- **To-do list**
(1) Answer the following about the ColdFusion 10 article:
(a) Which format does the article say handles the majority of data exchange today?
(b) What stage was ColdFusion 10 in at the time of writing?
(c) Who is listed as the author of the book with the id "201"?
(2) Change "roadmap" to "long-term plans" in the ColdFusion 10 article and give the passage again, beginning at the words "In today's world, we" and stopping after "in public beta.".

- **Text excerpt**
[start]
ColdFusion 10 - XmlSearch() And XmlTransform() Now Support XPath 2.0

By Ben Nadel

Published 2012-02-28 in ColdFusion — Comments (5)

In today's world, we don't often work with XML; the majority of data exchange is done using JavaScript Object Notation (JSON). Even APIs that support both XML and JSON seem to be dropping XML support in their roadmap (I know this from personal experience). That said, XML is still a data type that will inevitably be a part of our lives for some time. That's why it's actually kind of exciting that ColdFusion 10 now supports XPath 2.0 in the xmlSearch() and xmlTransform() functions.

NOTE: At the time of this writing, ColdFusion 10 was in public beta.

I don't pretend to be an expert on XPath or XSLT (Extensible Stylesheet Language Transformations); so, rather than try to explain the differences between the versions of XPath, I figured I would just demonstrate some of the functionality that is now available in ColdFusion 10. In the following code, I'm creating a simple XML document and then using xmlSearch() to gather various nodes. I try to explain what's going on in the comments.

  
          <!---
        
          	Create an XML document on which to test new XPath 2.0
        
          	functionality support.
        
          --->
        
          <cfxml variable="bookData">
        
          	<books>
        
          		<book id="101" rating="4.5">
        
          			<title>Muscle: Confessions of an Unlikely Bodybuilder</title>
        
          			<author>Samuel W. Fussell</author>
        
          			<published>August 1, 1992</published>
        
          			<isbn>0380717638</isbn>
        
          		</book>
        
          		<book id="201" rating="4">
        
          			<title>The Fountainhead</title>
        
          			<author>Ayn Rand</author>
        
          			<published>November 1, 1994</published>
        
          			<isbn>0452273331</isbn>
        
          		</book>
        
          		<book id="301" rating="4.5">
        
          			<title>It Was On Fire When I Lay Down On It</title>
        
          			<author>Robert Fulghum</author>
        
          			<isbn>0804105820</isbn>
        
          		</book>
        
          	</books>
        
          </cfxml>
        
          <!--- Groovy - now let's execute some XML Path queries. --->
        
          <cfscript>
        
          	// Get all of the ratings that are greater than or equal to 4.5.
[end]
- **Collected data**
[start]
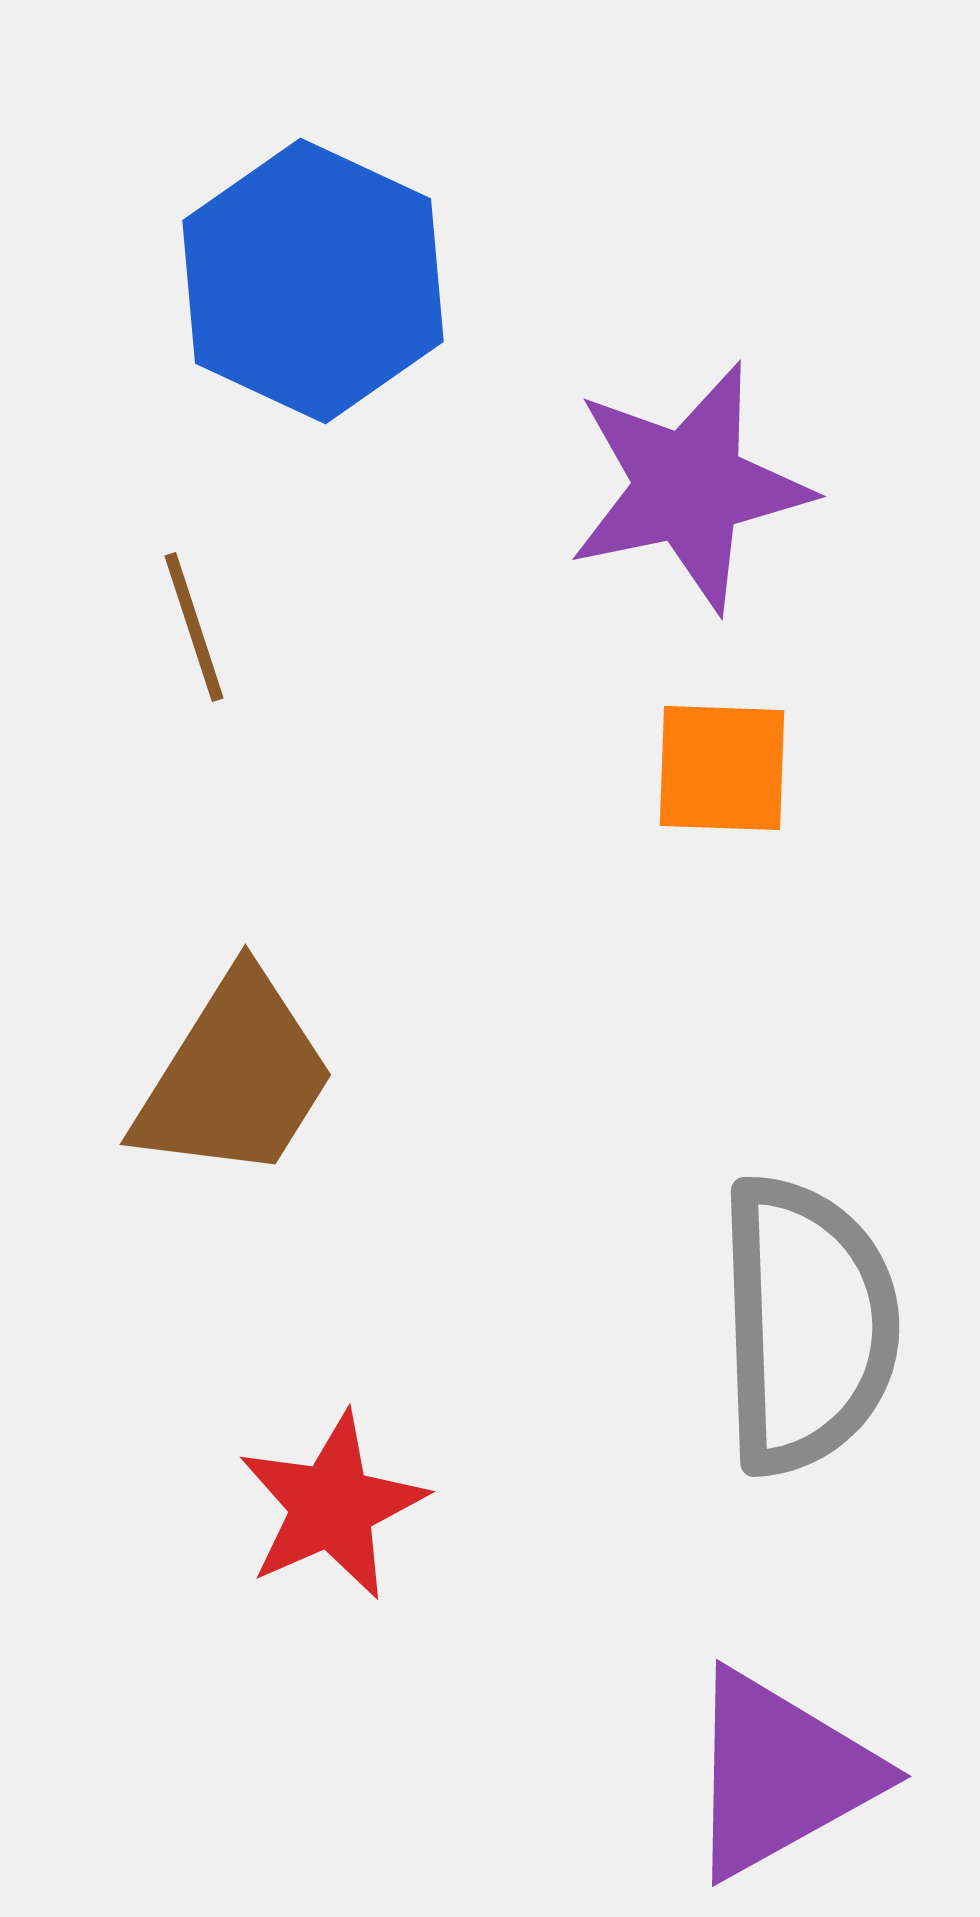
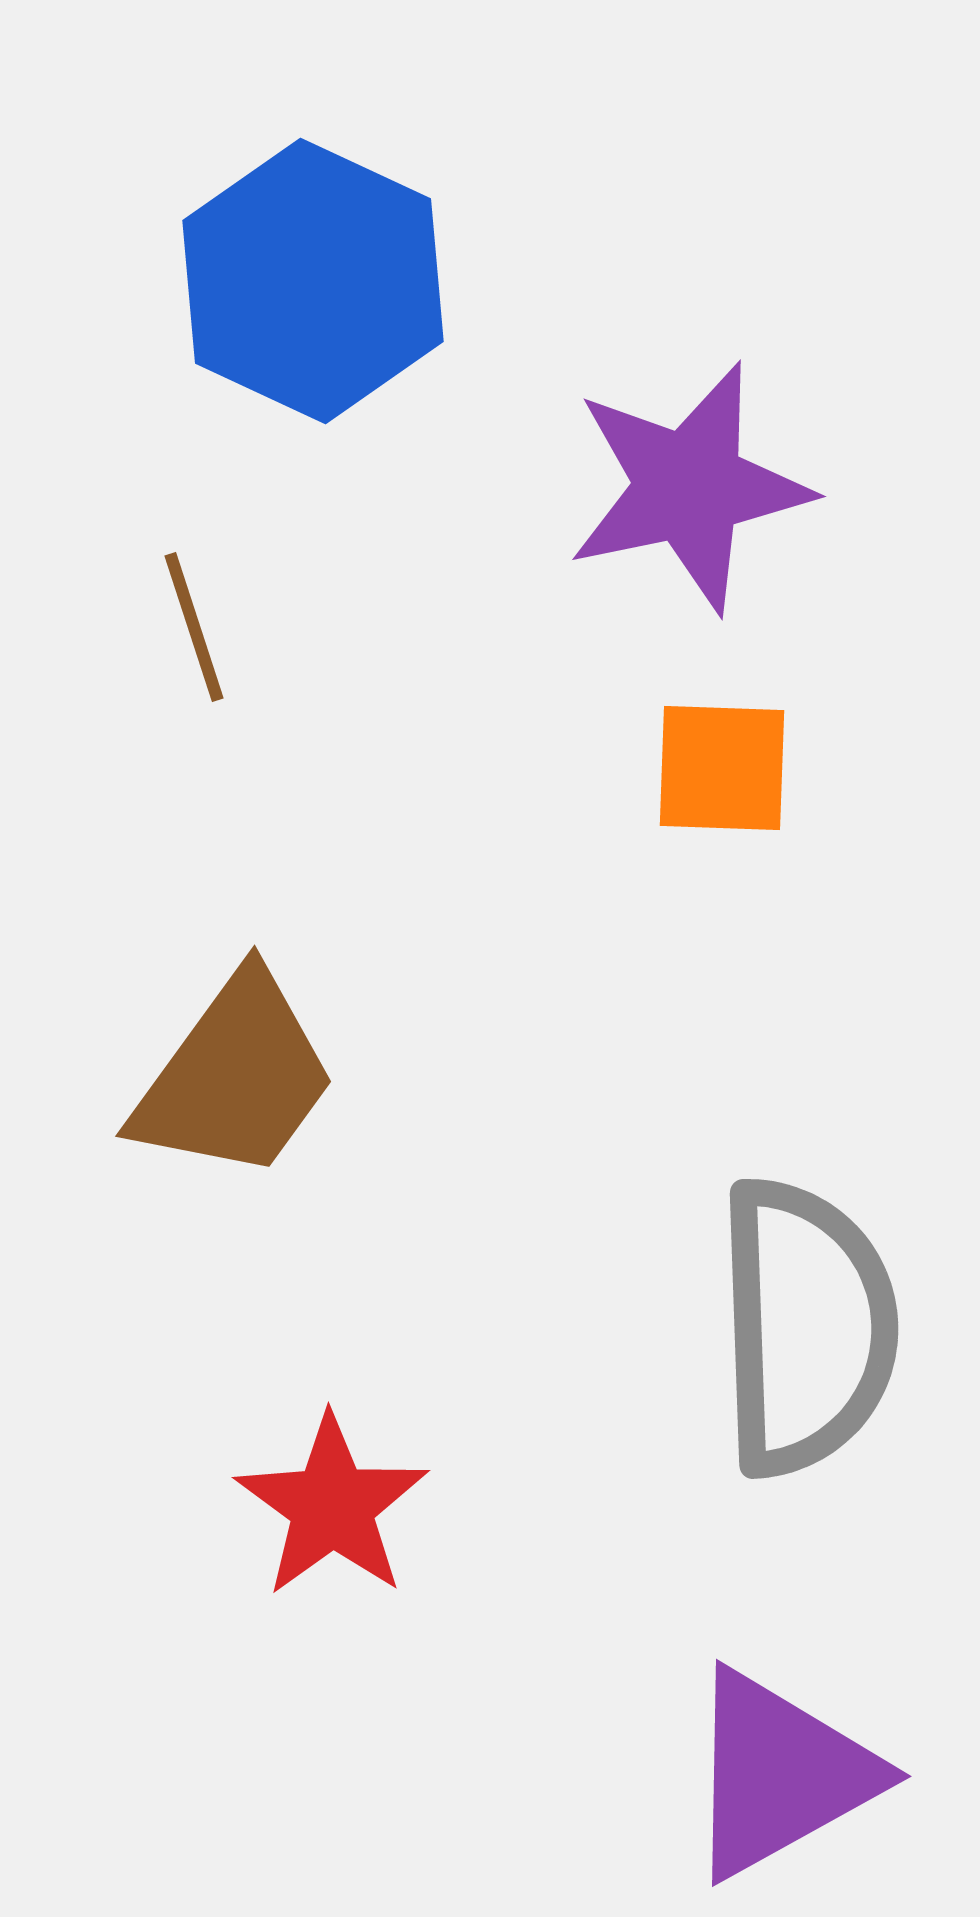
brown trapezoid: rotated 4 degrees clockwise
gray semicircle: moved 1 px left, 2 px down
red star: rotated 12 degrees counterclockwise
[end]
- **Solved problems**
(1)
(a) JavaScript Object Notation (JSON)
(b) Public beta
(c) Ayn Rand

(2)
In today's world, we don't often work with XML; the majority of data exchange is done using JavaScript Object Notation (JSON). Even APIs that support both XML and JSON seem to be dropping XML support in their long-term plans (I know this from personal experience). That said, XML is still a data type that will inevitably be a part of our lives for some time. That's why it's actually kind of exciting that ColdFusion 10 now supports XPath 2.0 in the xmlSearch() and xmlTransform() functions.

NOTE: At the time of this writing, ColdFusion 10 was in public beta.